» AUFGABE 1: Geben Sie die Zeilen der Einträge unverändert wieder, beginnend am Anfang der Einträge und endend mit der Zeile, die „[v(34.3, -27.32) *“ enthält, beide einschließlich. Lassen Sie die Bilder in Ihrer Ausgabe weg.

===== ZITIERTER TEXTAUSZUG

Die Neutrinos geben den Teilchenphysikern große Rätsel auf. Ihre Eigenschaften erscheinen mysteriös und weisen auf bislang unverstandene Physik jenseits des etablierten Standardmodells der Teilchenphysik hin. Bislang wissen wir, dass Neutrinos eine sehr kleine Masse besitzen, jedoch ist uns ihr genaues Gewicht genauso unbekannt, wie die Antwort auf die Frage, welche der drei bekannten Neutrino-Sorten die leichteste und welche die schwerste ist. Doch genau die Frage nach der so genannten Neutrino-Massenordnung ist eine der vordringlichsten in der aktuellen Forschung. Zu ihrer Klärung begannen in China im Jahr 2015 die Bauarbeiten für das jetzt in Betrieb gegangene Jiangmen Untergrund Neutrino Observatorium (JUNO).
Die Acrylglaskugel ist mit 20.000 Tonnen flüssigem Detektormaterial gefüllt
Der zentrale Detektor besteht aus der größten jemals von Menschen hergestellten Kugel aus Acrylglas. Diese weist einen Durchmesser von 34,5 Metern bei einer extrem geringen Wandstärke von 12 cm auf, was sie besonders lichtdurchlässig macht. Diese Kugel, in der ein typischer bayerischer Kirchturm leicht Platz fände, wird derzeit mit 20.000 Tonnen einer hoch-reinen organischen Szintillationsflüssigkeit gefüllt. Wechselwirken elementare Teilchen wie zum Beispiel Neutrinos mit dieser Flüssigkeit, entstehen schwache blaue Lichtblitze, die von 43.000 Photosensoren registriert werden. Mit seinen 20.000 Tonnen Szintillator ist JUNO zwanzig Mal größer als bisherige Detektoren dieser Art. Zur Abschirmung von kosmischer Strahlung befindet sich JUNO 700 Meter unter der Erde in einem Becken, das mit 35.000 Tonnen höchst reinem Wasser gefüllt ist. Ebenso dämpft es die natürliche Radioaktivität des umgebenden Gesteins und unterdrückt sie mittels 2200 zusätzlichen Photosensoren auch aktiv.

==========

» AUFGABE 2: In welcher Tiefe unter der Erde befindet sich JUNO laut dem Textauszug?

===== BEREITGESTELLTE EINTRÄGE

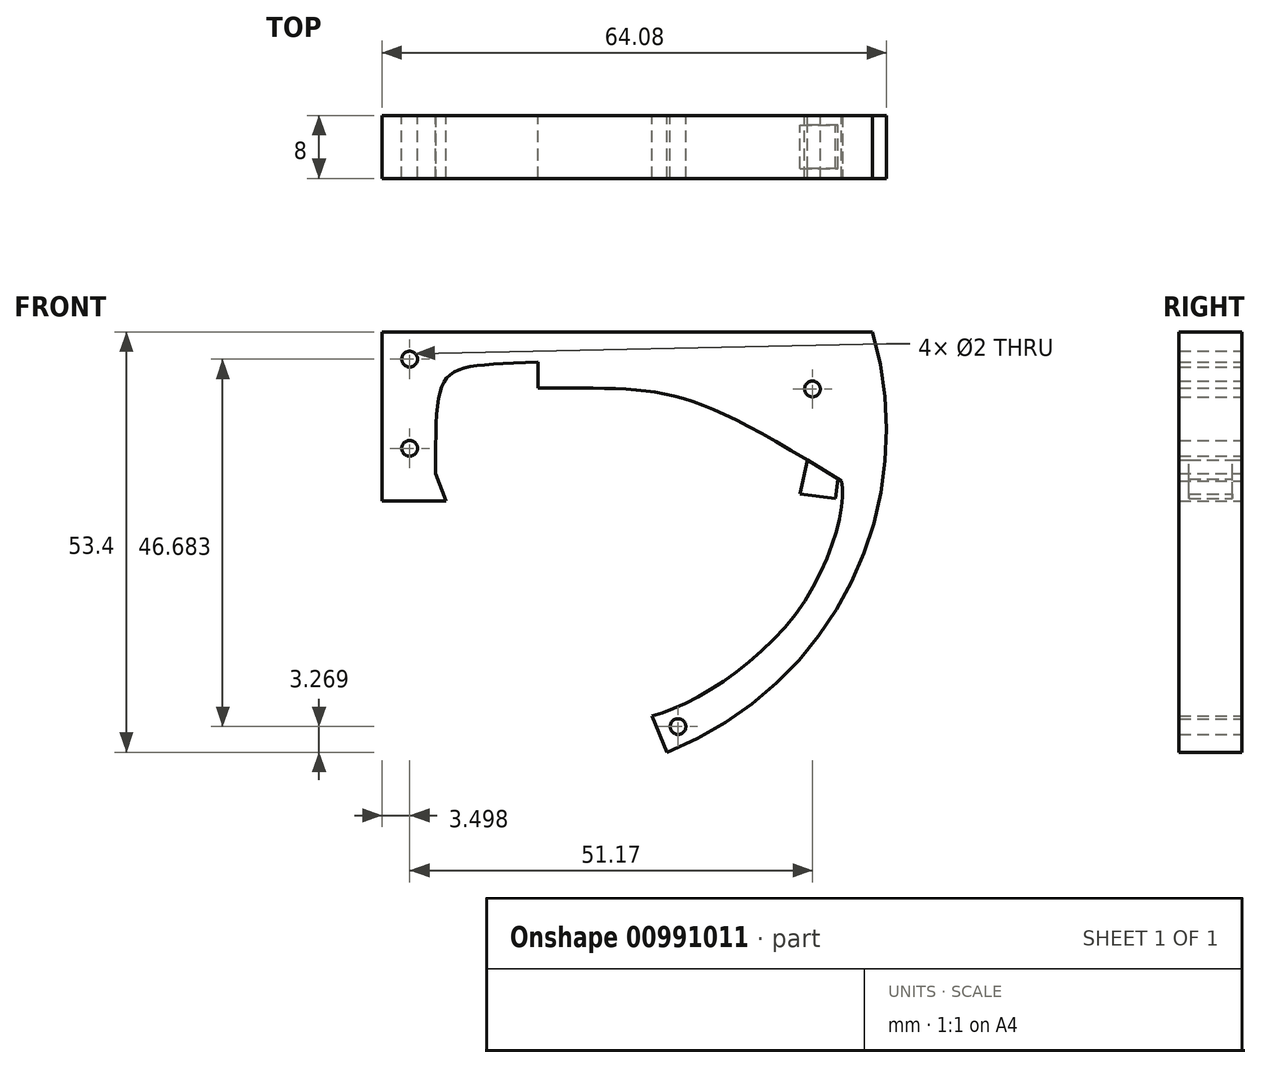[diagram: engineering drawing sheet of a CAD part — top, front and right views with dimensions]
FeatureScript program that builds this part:
annotation { "Feature Type Name" : "Feature", "Feature Type Description" : "" }
export const myFeature = defineFeature(function(context is Context, id is Id, definition is map)
    precondition{}
    {
        {
            var Q0;
            Q0=qCreatedBy(makeId("Front.planeOp"),FACE);
            var sketch = newSketch(context, id + "F0", { "sketchPlane" : qUnion([Q0])});
            skLineSegment(sketch, "E0", {"start": v(0, 21.44) * mm, "end": v(62.3, 21.44) * mm});
            skLineSegment(sketch, "E1", {"start": v(34.3, -27.32) * mm, "end": v(36.18, -31.96) * mm});
            skArc(sketch, "E2", {"start": v(36.18, -31.96) * mm, "mid": v(59.6, -10.33) * mm, "end": v(62.3, 21.44) * mm});
            skCircle(sketch, "E3", {"center": v(3.5, 18) * mm, "radius": 1 * mm});
            skCircle(sketch, "E4", {"center": v(3.5, 6.66) * mm, "radius": 1 * mm});
            skCircle(sketch, "E5", {"center": v(54.67, 14.2) * mm, "radius": 1 * mm});
            skCircle(sketch, "E6", {"center": v(37.59, -28.7) * mm, "radius": 1 * mm});
            skLineSegment(sketch, "E7", {"start": v(0, 21.44) * mm, "end": v(0, 3.73) * mm});
            skFitSpline(sketch, "E8", {"points": [v(34.3, -27.32) * mm, v(52.88, -13.89) * mm, v(58.33, 2.5) * mm], "startDerivative": vector(28.58, 7.3) * mm, "endDerivative": vector(-4.8, 17.89) * mm});
            skLineSegment(sketch, "E9", {"start": v(58.33, 2.5) * mm, "end": v(54.05, 5.15) * mm});
            skLineSegment(sketch, "E10", {"start": v(53.1, 0.89) * mm, "end": v(57.56, 0.3) * mm});
            skLineSegment(sketch, "E11", {"start": v(53.1, 0.89) * mm, "end": v(54.05, 5.15) * mm});
            skLineSegment(sketch, "E12", {"start": v(0, 0) * mm, "end": v(0, 3.73) * mm});
            skLineSegment(sketch, "E13", {"start": v(54.05, 5.15) * mm, "end": v(54.05, 5.15) * mm});
            skLineSegment(sketch, "E14", {"start": v(6.8, 3.48) * mm, "end": v(8.15, 0) * mm});
            skLineSegment(sketch, "E15", {"start": v(0, 0) * mm, "end": v(8.15, 0) * mm});
            skFitSpline(sketch, "E16", {"points": [v(19.84, 17.65) * mm, v(6.8, 3.48) * mm], "startDerivative": vector(-39.16, -2.2) * mm, "endDerivative": vector(0.06, -44.05) * mm});
            skFitSpline(sketch, "E17", {"points": [v(54.05, 5.15) * mm, v(19.83, 14.33) * mm], "startDerivative": vector(-49.64, 30.04) * mm, "endDerivative": vector(-45.98, 0.45) * mm});
            skLineSegment(sketch, "E18", {"start": v(57.56, 0.3) * mm, "end": v(57.89, 2.77) * mm});
            skLineSegment(sketch, "E19", {"start": v(19.83, 14.33) * mm, "end": v(19.84, 17.65) * mm});
            skLineSegment(sketch, "E20", {"start": v(8.15, 0) * mm, "end": v(9.15, 0) * mm, "construction": true});
            skSolve(sketch);
        }
        {
            var Q0;
            Q0=makeQuery(id+"F0.imprint","IMPRINT",FACE,{"disambiguationData":[TD([[makeQuery(id+"F0.imprint","IMPRINT",EDGE,{"derivedFrom":sQuery(id+"F0.wireOp",EDGE,"E0")}),-1.0]])]});
            extrude(context, id + "F1", {"entities" : qUnion([Q0]), "endBound" : BoundingType.SYMMETRIC, "depth" : 8 * mm, "offsetDistance" : 25 * mm});
        }
        {
            var Q0;
            Q0=makeQuery(id+"F0.imprint","IMPRINT",FACE,{"disambiguationData":[TD([[makeQuery(id+"F0.imprint","IMPRINT",EDGE,{"derivedFrom":sQuery(id+"F0.wireOp",EDGE,"E10")}),1.0]])]});
            extrude(context, id + "F2", {"entities" : qUnion([Q0]), "operationType" : NewBodyOperationType.ADD, "endBound" : BoundingType.SYMMETRIC, "depth" : 5.5 * mm, "offsetDistance" : 25 * mm});
        }
    });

==========

» LÖSUNG 1:
[diagram: engineering drawing sheet of a CAD part — top, front and right views with dimensions]
FeatureScript program that builds this part:
annotation { "Feature Type Name" : "Feature", "Feature Type Description" : "" }
export const myFeature = defineFeature(function(context is Context, id is Id, definition is map)
    precondition{}
    {
        {
            var Q0;
            Q0=qCreatedBy(makeId("Front.planeOp"),FACE);
            var sketch = newSketch(context, id + "F0", { "sketchPlane" : qUnion([Q0])});
            skLineSegment(sketch, "E0", {"start": v(0, 21.44) * mm, "end": v(62.3, 21.44) * mm});
            skLineSegment(sketch, "E1", {"start": v(34.3, -27.32) * mm, "end": v(36.18, -31.96) * mm});
            skArc(sketch, "E2", {"start": v(36.18, -31.96) * mm, "mid": v(59.6, -10.33) * mm, "end": v(62.3, 21.44) * mm});
            skCircle(sketch, "E3", {"center": v(3.5, 18) * mm, "radius": 1 * mm});
            skCircle(sketch, "E4", {"center": v(3.5, 6.66) * mm, "radius": 1 * mm});
            skCircle(sketch, "E5", {"center": v(54.67, 14.2) * mm, "radius": 1 * mm});
            skCircle(sketch, "E6", {"center": v(37.59, -28.7) * mm, "radius": 1 * mm});
            skLineSegment(sketch, "E7", {"start": v(0, 21.44) * mm, "end": v(0, 3.73) * mm});
            skFitSpline(sketch, "E8", {"points": [v(34.3, -27.32) * mm, v(52.88, -13.89) * mm, v(58.33, 2.5) * mm], "startDerivative": vector(28.58, 7.3) * mm, "endDerivative": vector(-4.8, 17.89) * mm});

» LÖSUNG 2: 700 Meter unter der Erde.